> [Work to be completed]: The records below are to be copied exactly, with every picture left out.

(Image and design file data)
=== Begin Enclosure ===
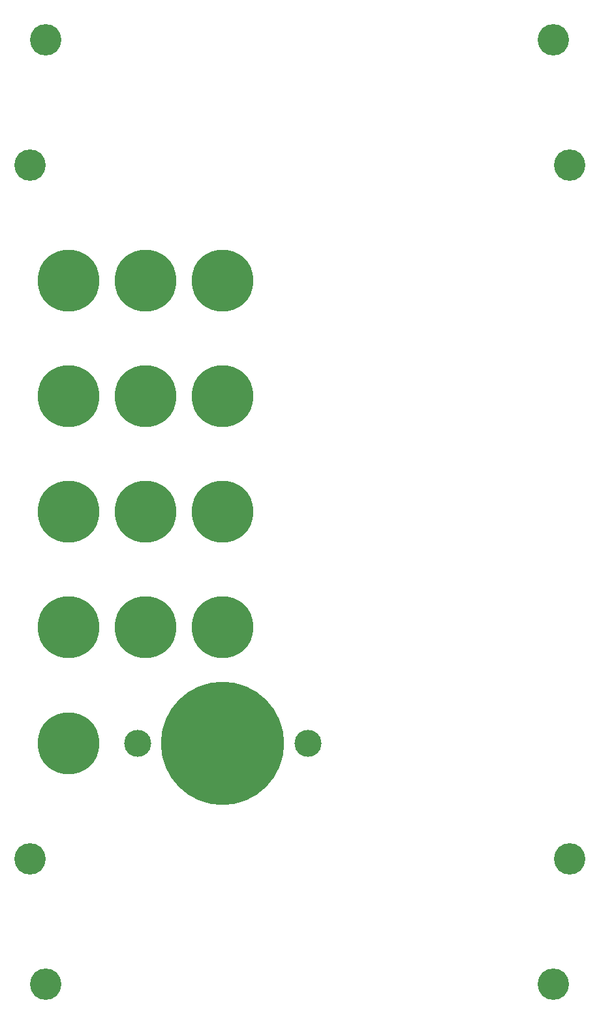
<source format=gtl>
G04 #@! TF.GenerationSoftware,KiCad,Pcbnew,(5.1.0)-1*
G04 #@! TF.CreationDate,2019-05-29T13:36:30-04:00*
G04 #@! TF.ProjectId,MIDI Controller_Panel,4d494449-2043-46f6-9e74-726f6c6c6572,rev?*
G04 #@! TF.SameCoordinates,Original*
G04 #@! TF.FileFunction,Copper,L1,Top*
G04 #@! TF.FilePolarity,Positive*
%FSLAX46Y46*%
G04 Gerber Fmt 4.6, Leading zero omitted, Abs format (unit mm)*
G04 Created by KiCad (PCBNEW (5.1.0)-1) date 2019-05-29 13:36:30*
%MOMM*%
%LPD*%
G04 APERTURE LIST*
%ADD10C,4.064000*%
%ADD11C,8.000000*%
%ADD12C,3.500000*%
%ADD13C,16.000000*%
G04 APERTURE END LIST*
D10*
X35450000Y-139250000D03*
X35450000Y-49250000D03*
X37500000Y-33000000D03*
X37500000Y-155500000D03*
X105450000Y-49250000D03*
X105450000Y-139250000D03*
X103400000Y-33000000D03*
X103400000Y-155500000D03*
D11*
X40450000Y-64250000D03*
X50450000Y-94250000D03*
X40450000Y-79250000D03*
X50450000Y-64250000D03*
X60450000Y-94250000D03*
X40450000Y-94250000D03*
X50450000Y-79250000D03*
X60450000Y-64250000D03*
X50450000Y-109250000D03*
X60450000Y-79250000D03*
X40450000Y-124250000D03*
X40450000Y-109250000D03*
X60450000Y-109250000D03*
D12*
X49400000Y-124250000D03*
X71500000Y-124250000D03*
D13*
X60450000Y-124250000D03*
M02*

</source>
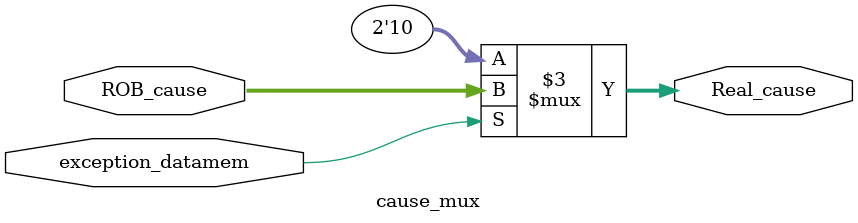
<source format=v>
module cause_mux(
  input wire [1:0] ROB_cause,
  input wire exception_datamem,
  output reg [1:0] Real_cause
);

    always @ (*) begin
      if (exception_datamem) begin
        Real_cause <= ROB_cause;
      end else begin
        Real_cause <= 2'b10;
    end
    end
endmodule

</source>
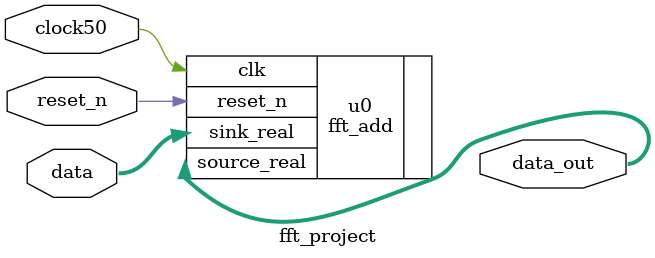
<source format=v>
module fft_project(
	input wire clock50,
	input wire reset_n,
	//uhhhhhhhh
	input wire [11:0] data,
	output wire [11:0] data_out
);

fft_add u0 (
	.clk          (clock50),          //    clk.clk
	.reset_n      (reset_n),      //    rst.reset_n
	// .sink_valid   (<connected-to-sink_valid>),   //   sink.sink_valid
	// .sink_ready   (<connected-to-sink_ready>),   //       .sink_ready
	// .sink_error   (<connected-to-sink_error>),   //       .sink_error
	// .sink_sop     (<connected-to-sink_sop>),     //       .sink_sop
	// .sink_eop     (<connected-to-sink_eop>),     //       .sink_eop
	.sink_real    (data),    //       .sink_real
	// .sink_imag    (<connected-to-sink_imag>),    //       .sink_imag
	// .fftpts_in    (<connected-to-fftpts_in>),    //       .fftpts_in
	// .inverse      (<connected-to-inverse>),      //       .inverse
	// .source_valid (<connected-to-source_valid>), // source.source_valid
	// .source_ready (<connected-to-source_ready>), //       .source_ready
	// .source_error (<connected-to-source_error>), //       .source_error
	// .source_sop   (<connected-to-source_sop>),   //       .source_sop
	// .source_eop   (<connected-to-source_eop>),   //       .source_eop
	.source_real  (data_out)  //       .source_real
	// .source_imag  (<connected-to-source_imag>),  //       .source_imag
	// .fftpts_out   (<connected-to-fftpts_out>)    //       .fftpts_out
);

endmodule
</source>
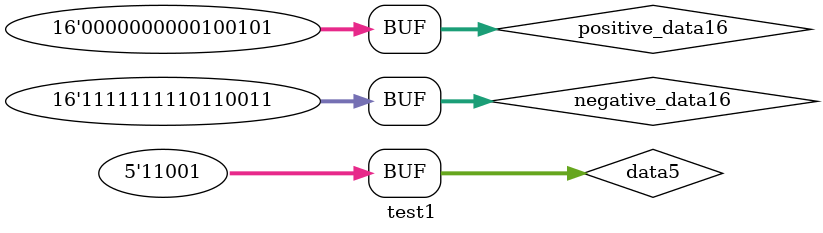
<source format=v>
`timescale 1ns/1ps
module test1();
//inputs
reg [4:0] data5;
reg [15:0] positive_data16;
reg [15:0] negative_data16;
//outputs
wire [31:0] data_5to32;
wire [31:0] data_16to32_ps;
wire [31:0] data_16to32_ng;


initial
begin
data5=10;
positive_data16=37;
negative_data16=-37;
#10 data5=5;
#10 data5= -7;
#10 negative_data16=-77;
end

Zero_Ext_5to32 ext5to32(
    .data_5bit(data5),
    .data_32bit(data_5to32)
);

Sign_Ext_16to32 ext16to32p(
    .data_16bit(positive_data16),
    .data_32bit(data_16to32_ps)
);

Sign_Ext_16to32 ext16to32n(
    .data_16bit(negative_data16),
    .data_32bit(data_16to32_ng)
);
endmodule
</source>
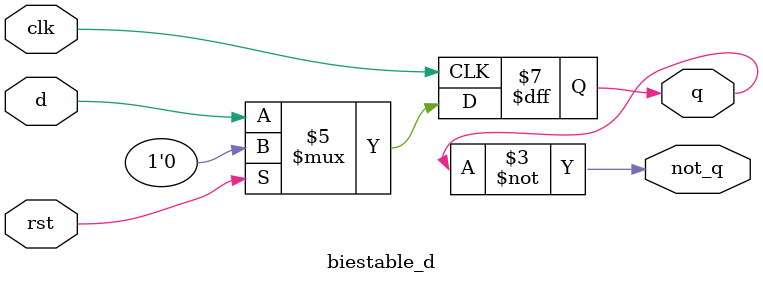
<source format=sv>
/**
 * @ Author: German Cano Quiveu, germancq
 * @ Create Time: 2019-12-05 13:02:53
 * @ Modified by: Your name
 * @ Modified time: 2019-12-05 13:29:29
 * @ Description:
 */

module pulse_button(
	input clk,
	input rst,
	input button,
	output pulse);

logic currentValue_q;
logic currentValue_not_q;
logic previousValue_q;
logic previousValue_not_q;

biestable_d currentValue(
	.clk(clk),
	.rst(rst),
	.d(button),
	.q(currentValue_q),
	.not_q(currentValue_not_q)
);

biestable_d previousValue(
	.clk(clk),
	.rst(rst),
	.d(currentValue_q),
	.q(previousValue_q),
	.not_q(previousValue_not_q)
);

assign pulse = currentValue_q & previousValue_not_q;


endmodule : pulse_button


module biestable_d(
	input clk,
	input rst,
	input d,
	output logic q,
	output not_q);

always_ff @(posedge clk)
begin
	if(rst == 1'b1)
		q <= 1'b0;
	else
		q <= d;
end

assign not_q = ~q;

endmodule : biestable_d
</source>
=== End Enclosure ===
> [Result of this task]:
<source format=gtl>
G04 #@! TF.GenerationSoftware,KiCad,Pcbnew,(5.1.0)-1*
G04 #@! TF.CreationDate,2019-05-29T13:36:30-04:00*
G04 #@! TF.ProjectId,MIDI Controller_Panel,4d494449-2043-46f6-9e74-726f6c6c6572,rev?*
G04 #@! TF.SameCoordinates,Original*
G04 #@! TF.FileFunction,Copper,L1,Top*
G04 #@! TF.FilePolarity,Positive*
%FSLAX46Y46*%
G04 Gerber Fmt 4.6, Leading zero omitted, Abs format (unit mm)*
G04 Created by KiCad (PCBNEW (5.1.0)-1) date 2019-05-29 13:36:30*
%MOMM*%
%LPD*%
G04 APERTURE LIST*
%ADD10C,4.064000*%
%ADD11C,8.000000*%
%ADD12C,3.500000*%
%ADD13C,16.000000*%
G04 APERTURE END LIST*
D10*
X35450000Y-139250000D03*
X35450000Y-49250000D03*
X37500000Y-33000000D03*
X37500000Y-155500000D03*
X105450000Y-49250000D03*
X105450000Y-139250000D03*
X103400000Y-33000000D03*
X103400000Y-155500000D03*
D11*
X40450000Y-64250000D03*
X50450000Y-94250000D03*
X40450000Y-79250000D03*
X50450000Y-64250000D03*
X60450000Y-94250000D03*
X40450000Y-94250000D03*
X50450000Y-79250000D03*
X60450000Y-64250000D03*
X50450000Y-109250000D03*
X60450000Y-79250000D03*
X40450000Y-124250000D03*
X40450000Y-109250000D03*
X60450000Y-109250000D03*
D12*
X49400000Y-124250000D03*
X71500000Y-124250000D03*
D13*
X60450000Y-124250000D03*
M02*

</source>
<source format=v>
module cause_mux(
  input wire [1:0] ROB_cause,
  input wire exception_datamem,
  output reg [1:0] Real_cause
);

    always @ (*) begin
      if (exception_datamem) begin
        Real_cause <= ROB_cause;
      end else begin
        Real_cause <= 2'b10;
    end
    end
endmodule

</source>
<source format=v>
module fft_project(
	input wire clock50,
	input wire reset_n,
	//uhhhhhhhh
	input wire [11:0] data,
	output wire [11:0] data_out
);

fft_add u0 (
	.clk          (clock50),          //    clk.clk
	.reset_n      (reset_n),      //    rst.reset_n
	// .sink_valid   (<connected-to-sink_valid>),   //   sink.sink_valid
	// .sink_ready   (<connected-to-sink_ready>),   //       .sink_ready
	// .sink_error   (<connected-to-sink_error>),   //       .sink_error
	// .sink_sop     (<connected-to-sink_sop>),     //       .sink_sop
	// .sink_eop     (<connected-to-sink_eop>),     //       .sink_eop
	.sink_real    (data),    //       .sink_real
	// .sink_imag    (<connected-to-sink_imag>),    //       .sink_imag
	// .fftpts_in    (<connected-to-fftpts_in>),    //       .fftpts_in
	// .inverse      (<connected-to-inverse>),      //       .inverse
	// .source_valid (<connected-to-source_valid>), // source.source_valid
	// .source_ready (<connected-to-source_ready>), //       .source_ready
	// .source_error (<connected-to-source_error>), //       .source_error
	// .source_sop   (<connected-to-source_sop>),   //       .source_sop
	// .source_eop   (<connected-to-source_eop>),   //       .source_eop
	.source_real  (data_out)  //       .source_real
	// .source_imag  (<connected-to-source_imag>),  //       .source_imag
	// .fftpts_out   (<connected-to-fftpts_out>)    //       .fftpts_out
);

endmodule
</source>
<source format=v>
`timescale 1ns/1ps
module test1();
//inputs
reg [4:0] data5;
reg [15:0] positive_data16;
reg [15:0] negative_data16;
//outputs
wire [31:0] data_5to32;
wire [31:0] data_16to32_ps;
wire [31:0] data_16to32_ng;


initial
begin
data5=10;
positive_data16=37;
negative_data16=-37;
#10 data5=5;
#10 data5= -7;
#10 negative_data16=-77;
end

Zero_Ext_5to32 ext5to32(
    .data_5bit(data5),
    .data_32bit(data_5to32)
);

Sign_Ext_16to32 ext16to32p(
    .data_16bit(positive_data16),
    .data_32bit(data_16to32_ps)
);

Sign_Ext_16to32 ext16to32n(
    .data_16bit(negative_data16),
    .data_32bit(data_16to32_ng)
);
endmodule
</source>
<source format=sv>
/**
 * @ Author: German Cano Quiveu, germancq
 * @ Create Time: 2019-12-05 13:02:53
 * @ Modified by: Your name
 * @ Modified time: 2019-12-05 13:29:29
 * @ Description:
 */

module pulse_button(
	input clk,
	input rst,
	input button,
	output pulse);

logic currentValue_q;
logic currentValue_not_q;
logic previousValue_q;
logic previousValue_not_q;

biestable_d currentValue(
	.clk(clk),
	.rst(rst),
	.d(button),
	.q(currentValue_q),
	.not_q(currentValue_not_q)
);

biestable_d previousValue(
	.clk(clk),
	.rst(rst),
	.d(currentValue_q),
	.q(previousValue_q),
	.not_q(previousValue_not_q)
);

assign pulse = currentValue_q & previousValue_not_q;


endmodule : pulse_button


module biestable_d(
	input clk,
	input rst,
	input d,
	output logic q,
	output not_q);

always_ff @(posedge clk)
begin
	if(rst == 1'b1)
		q <= 1'b0;
	else
		q <= d;
end

assign not_q = ~q;

endmodule : biestable_d
</source>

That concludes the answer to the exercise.